SAN DIEGO, 26 Oct. 2012. Officials at General Atomics Aeronautical Systems Inc. (GA‑ASI), the U.S. Department of Homeland Security, Customs and Border Protection, and the FAA tested an Automatic Dependent Surveillance-Broadcast (ADS-B)-based surveillance system on a Predator/Gray Eagle-series aircraft, in an effort to demonstrate and enhance remotely piloted aircraft (RPA) flight safety.
“We are working closely with the FAA, other governmental agencies, and industry partners to advance the safety of RPA,” explains Frank W. Pace, president, Aircraft Systems Group, GA-ASI. “We believe ADS-B will play a key role in a future sense-and-avoid system and will support the FAA’s ‘Next Gen’ initiative, so this is a step in the right direction.”
The test involved GA-ASI’s Guardian RPA, a Predator B unmanned aerial vehicle (UAV) configured for maritime operations, and a prototype of BAE Systems’ AN/DPX-7 Reduced Size Transponder, a military-grade Identification Friend or Foe (IFF) device. The ADS-B-capable transponder interoperates with military and civilian Air Traffic Control (ATC) surveillance systems.
During the test, Guardian’s ADS-B IN-capable transponder detected other ADS-B-equipped aircraft in the vicinity, displaying the aircraft on the ground control station (GCS) display. Guardian’s ADS-B OUT transponder simultaneously notified other aircraft and ATC of its location and velocity.
The goal was to demonstrate that Predator/Gray Eagle-series aircraft can fly cooperatively and safely in the National Airspace System (NAS), enabling ATC to know their location and flight profiles precisely, describes a spokesperson.
GA-ASI is a manufacturer of remotely piloted aircraft (RPA), tactical reconnaissance radars, and electro-optic surveillance systems.

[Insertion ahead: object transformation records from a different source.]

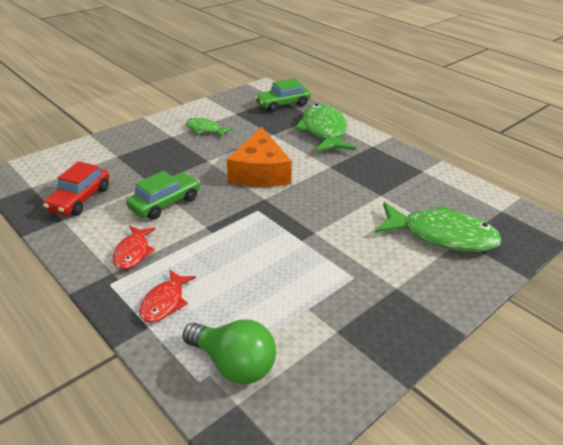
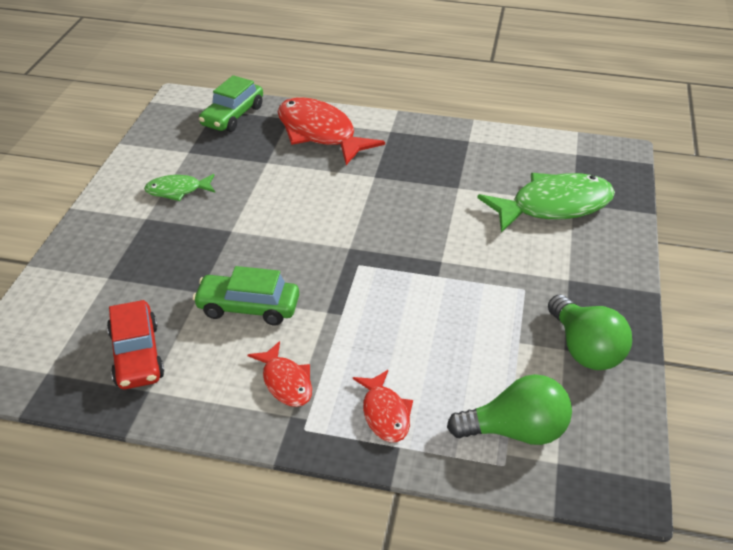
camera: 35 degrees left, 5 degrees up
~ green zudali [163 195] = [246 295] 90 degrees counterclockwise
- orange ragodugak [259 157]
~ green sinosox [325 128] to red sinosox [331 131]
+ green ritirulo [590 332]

ADS-B is the GPS-based surveillance system that is the cornerstone of the FAA’s NextGen Air Traffic Management (ATM) system, which aims to convert America’s ATC system from a ground-based system to a satellite-based system, resulting in simplified air traffic logistics and enhanced aircraft safety margins. The FAA has mandated that all aircraft flying above 10,000 feet or around major U.S. airports must be ADS-B equipped by 2020.